Spicy rice pilaf with lentils

Rice pilaf used to be one of our favorite dishes in the king household.  Granted I used to put some pretty weird things in there – hot dogs (no, not while I was pregnant) and other variety of things.

Since the baby I haven’t made a whole lot of rice pilaf and today I am fixing that.

Rice Pilaf

This rice dish has a bit of a mexican twist to it with beans, lentils, and spices.

 
2012-04-15-Rice pilaf-54.jpg
 

I love all the texture and the spices, as well as the fact that it’s a healthier version.

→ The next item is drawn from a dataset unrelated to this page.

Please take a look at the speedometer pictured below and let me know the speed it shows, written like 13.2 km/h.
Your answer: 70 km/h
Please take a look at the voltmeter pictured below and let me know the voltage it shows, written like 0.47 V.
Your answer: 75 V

Which brings me to two different points.

1.  The kidney beans.  I decided to buy a bag of dry kidney beans to save dollars and avoid some canned food.  The back of the package said to soak them in hot water for 1 to 6 hours and I did just that.

Not a huge fan.  Next time I think I’ll try to soak them in water overnight to see if that makes a difference.

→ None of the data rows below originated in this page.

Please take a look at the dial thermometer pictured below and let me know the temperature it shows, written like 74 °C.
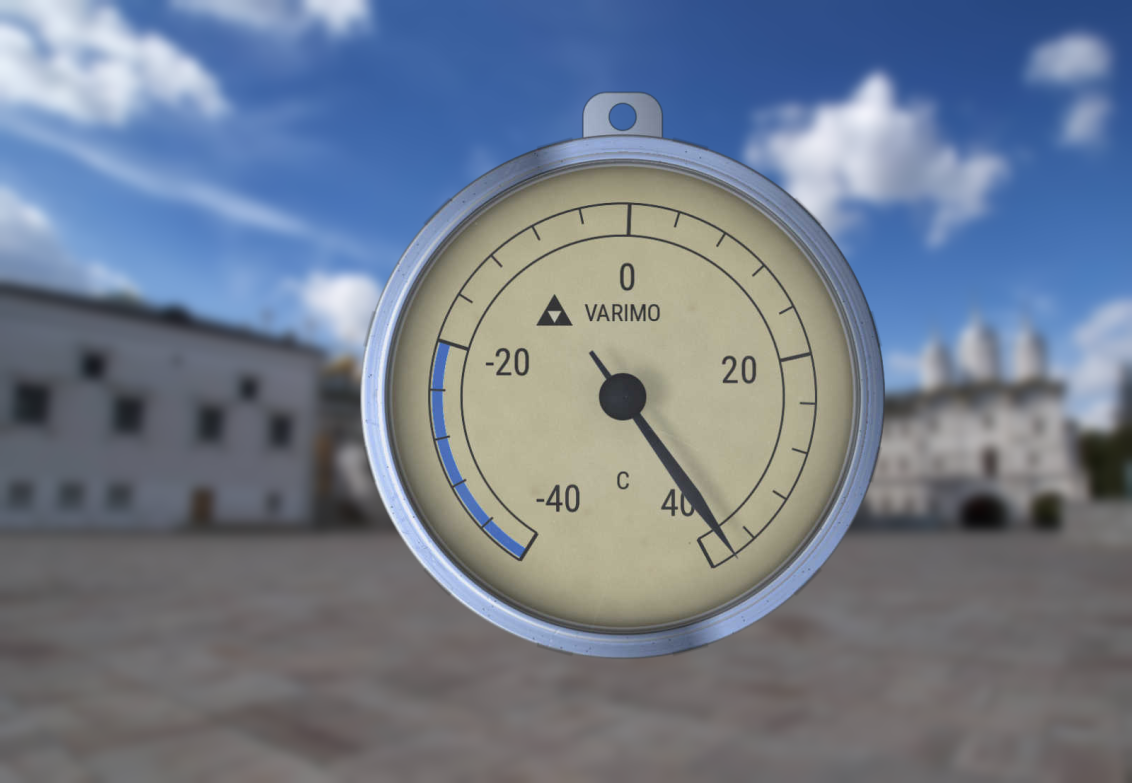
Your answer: 38 °C
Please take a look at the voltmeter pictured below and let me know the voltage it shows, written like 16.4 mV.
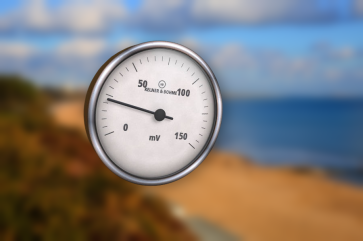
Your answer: 22.5 mV
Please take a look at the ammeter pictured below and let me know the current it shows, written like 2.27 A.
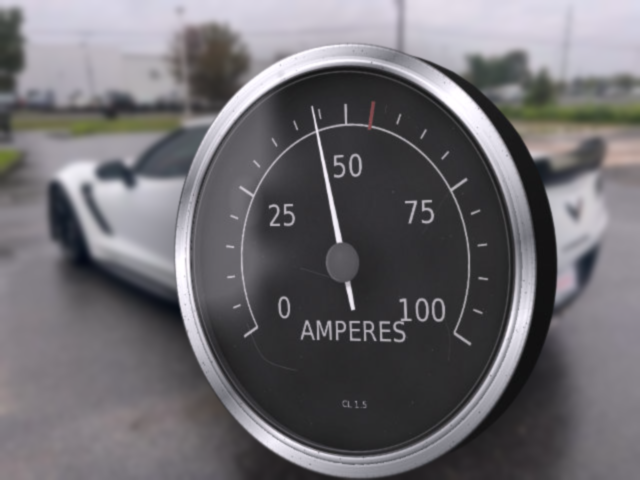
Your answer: 45 A
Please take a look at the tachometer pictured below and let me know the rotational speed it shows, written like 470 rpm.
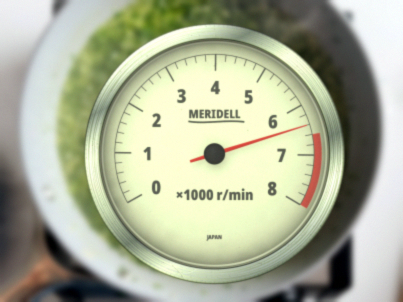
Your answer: 6400 rpm
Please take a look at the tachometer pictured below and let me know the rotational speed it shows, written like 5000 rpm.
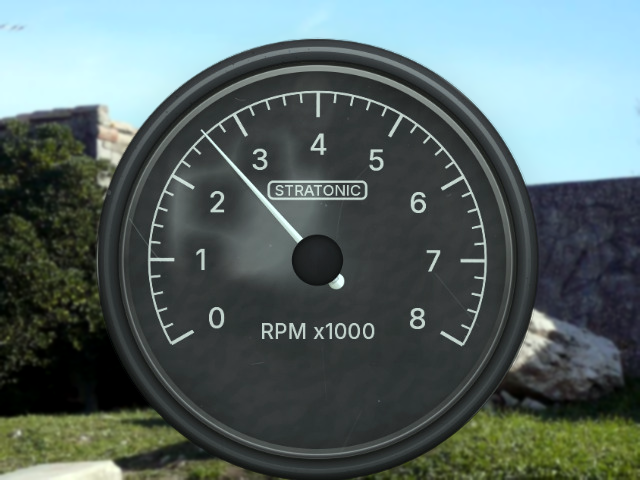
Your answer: 2600 rpm
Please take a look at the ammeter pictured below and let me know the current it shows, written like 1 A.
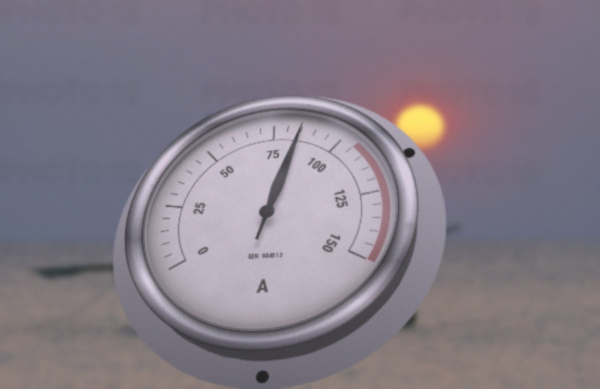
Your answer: 85 A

2.  The brown rice.  What. a. pain.  I swear it’s out to get me.  But don’t worry – I prevailed.

Back to the rice pilaf.

This recipe is especially great because it only takes you a couple of minutes to put together and then you just let it cook for a while.  Just what the doctor ordered for this mom of a super mischievous little toddler.

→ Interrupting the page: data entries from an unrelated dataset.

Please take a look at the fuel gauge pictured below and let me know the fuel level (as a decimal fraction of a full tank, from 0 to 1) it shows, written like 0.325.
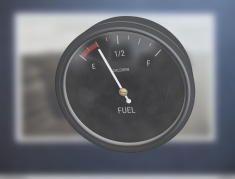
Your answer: 0.25
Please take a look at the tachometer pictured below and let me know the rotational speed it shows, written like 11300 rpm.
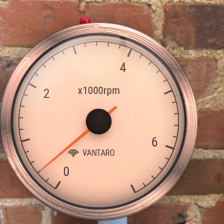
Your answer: 400 rpm
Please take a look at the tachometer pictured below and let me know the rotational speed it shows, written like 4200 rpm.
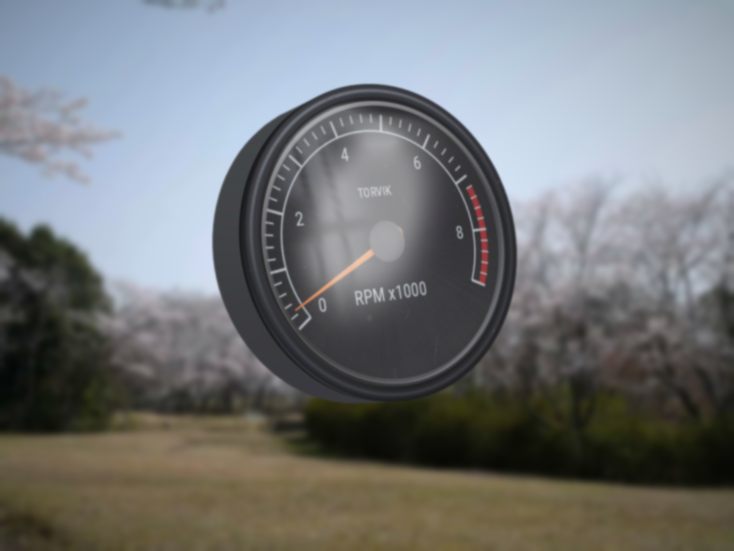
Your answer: 300 rpm
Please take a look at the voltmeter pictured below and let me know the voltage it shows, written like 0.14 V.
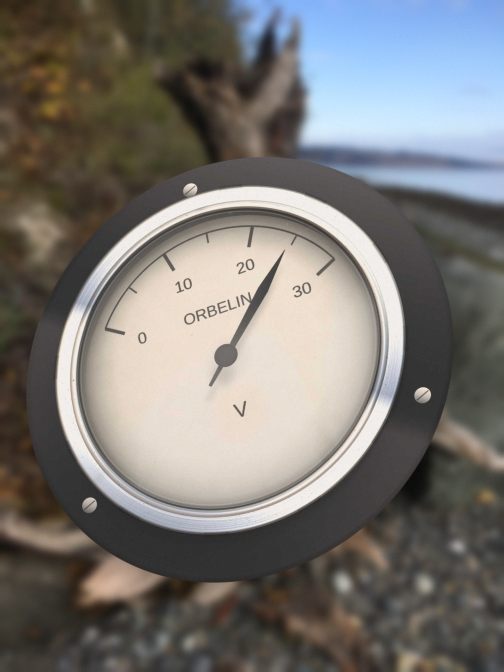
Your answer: 25 V
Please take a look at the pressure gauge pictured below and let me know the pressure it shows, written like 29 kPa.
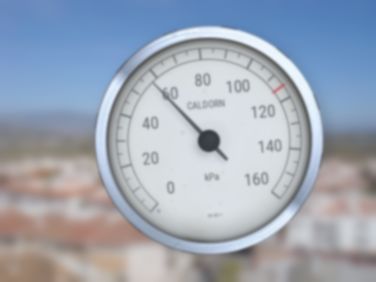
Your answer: 57.5 kPa
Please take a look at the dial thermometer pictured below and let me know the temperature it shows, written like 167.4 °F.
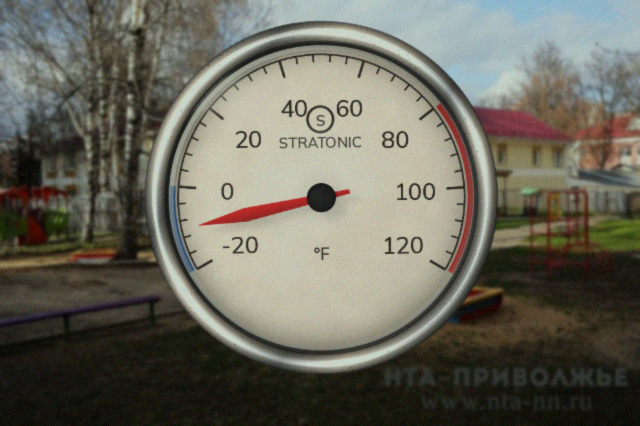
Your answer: -10 °F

Spicy rice pilaf with lentils
 
Prep time
Cook time
Total time
 
Healthy dinner that takes a couple of minutes to put together and cooks while you're free to do whatever you need.
Author:
Recipe type: Entree
Serves: 4
Ingredients
  • ½ yellow onion
  • 1 tablespoon of olive oil
  • 1 cup brown rice, uncooked
  • ¼ cup lentils, uncooked
  • 1 can of kidney beans or about ½ cup of dry kidney beans, presoaked
  • 1 cup chicken broth (or vegetable broth), low sodium
  • 1 cup water
  • 1 cup chunky salsa
  • a dash of chili powder
  • a dash of red pepper flakes
  • a dash of garlic powder
  • (the above depend on how spicy you like things)
  • Kielbasa goes super well in this, if you'd like to add a little meat to your dish
Instructions
  1. Cook the onion in the oil for a couple of minutes.
  2. Add the remaining ingredients, bring to a boil and then lower the temperature and cook for about an hour, or until rice and lentils taste like they're cooked.